Des documents secrets révèlent que les fabricants de « produits chimiques éternels » ont dissimulé les risques pour la santé pendant des décennies


Des documents révèlent le rôle des fabricants dans la minimisation des risques et le retardement de la réglementation.

Des documents ont révélé que l’industrie chimique, tout comme les industries du tabac et du pétrole, était consciente des dangers des produits qu’elle fabriquait, mais qu’elle a volontairement dissimulé ces informations pour ne pas nuire à ses résultats. Des documents industriels jusqu’alors secrets montrent que DuPont et 3M, les plus grands fabricants de PFAS, les « produits chimiques éternels », ont été analysés, révélant que les entreprises étaient au courant des effets néfastes au moins 21 ans avant qu’ils ne soient connus du public.

« DuPont disposait de preuves de la toxicité des PFAS provenant d’études internes sur les animaux et les travailleurs, qu’elle n’a pas publiées dans la littérature scientifique et dont elle n’a pas communiqué les résultats à l’EPA, comme l’exige la loi TSCA. Ces documents portaient tous la mention “confidentiel” et, dans certains cas, les dirigeants de l’industrie ont explicitement déclaré qu’ils “voulaient que ce mémo soit détruit” », écrivent les auteurs dans un nouvel article.

Les PFAS (substances alkylées perfluorées) sont utilisées dans de nombreux domaines, des poêles antiadhésives aux matériaux imperméables et antitaches, en passant par les mousses anti-incendie et même les moteurs d’avion.

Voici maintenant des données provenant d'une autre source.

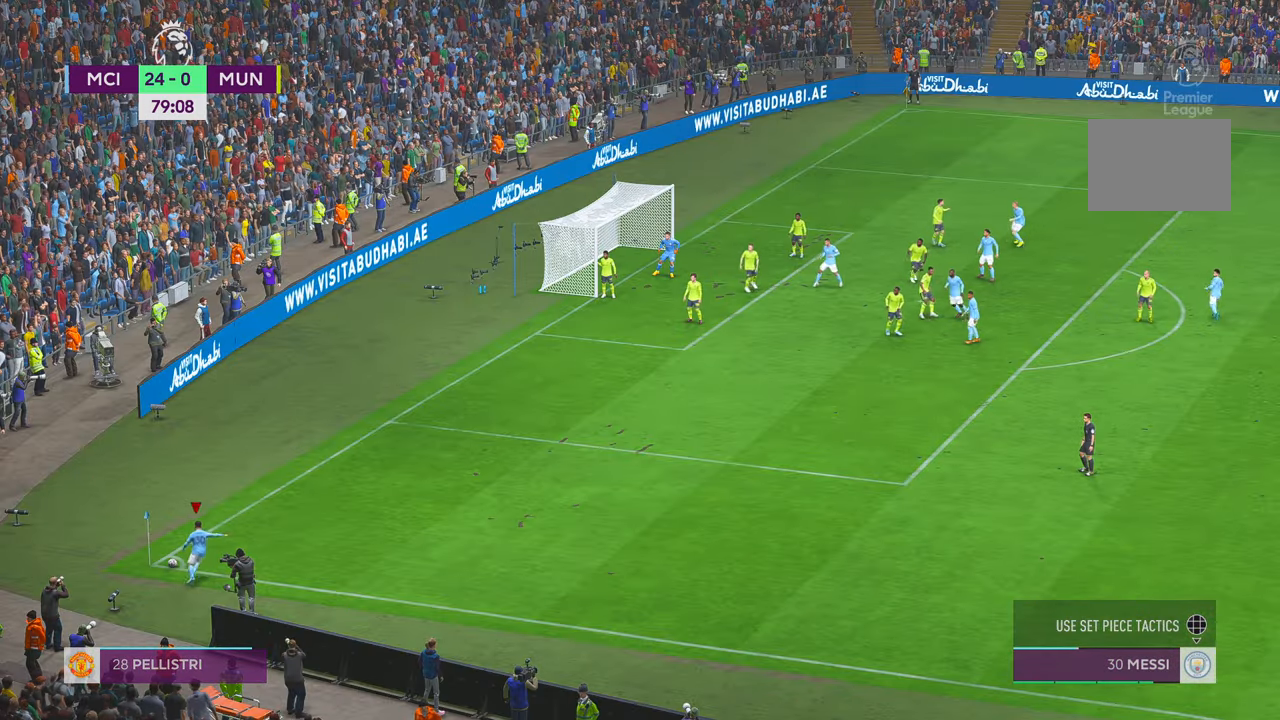
{"buttons": [], "left_stick": "center", "right_stick": "center", "events": []}
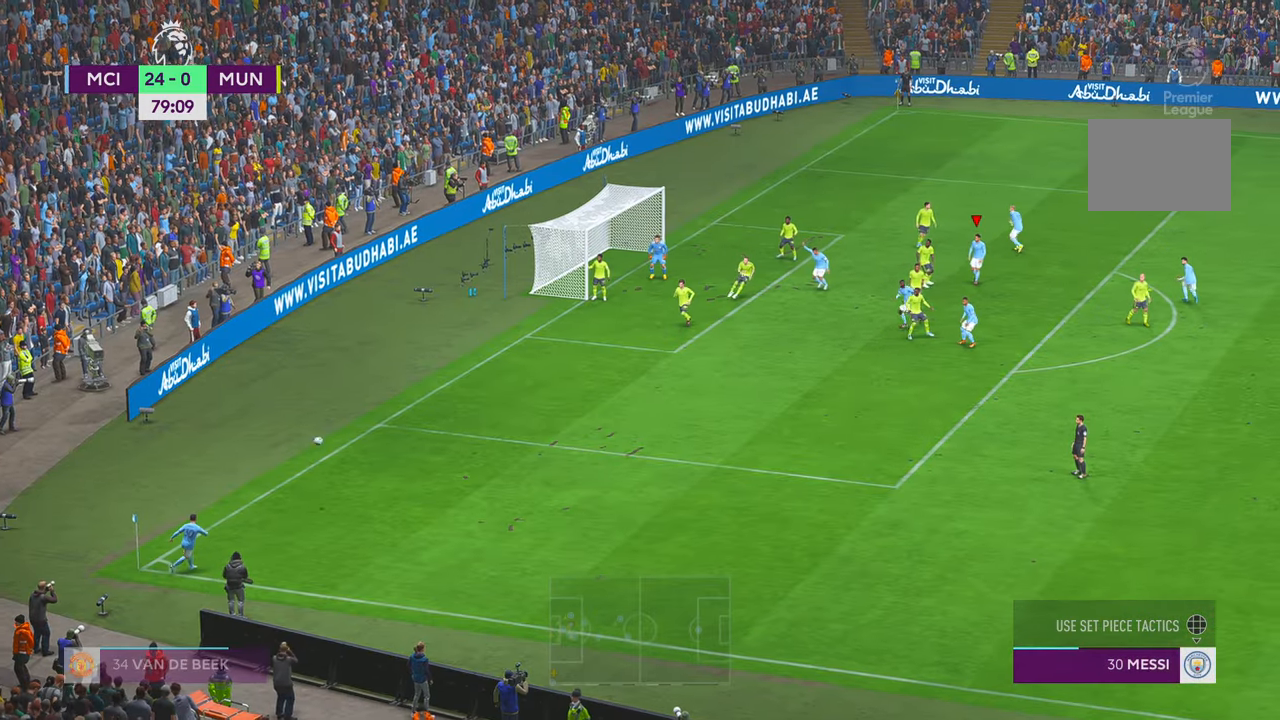
{"buttons": [], "left_stick": "center", "right_stick": "center", "events": []}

Elles sont extrêmement résistantes et ne se dégradent pas, d’où leur surnom de « produits chimiques éternels ». Comme ils ne se dégradent pas, ils peuvent s’accumuler dans l’environnement et dans notre corps, avec des conséquences néfastes.

Les industries ont retardé la prise de conscience par le public des conséquences sanitaires et écologiques des PFAS et se sont opposées à la réglementation de ces substances. Les documents présentés dans cette étude sont les premiers à avoir été étudiés à l’aide de méthodes conçues pour mettre en évidence les tactiques de l’industrie du tabac.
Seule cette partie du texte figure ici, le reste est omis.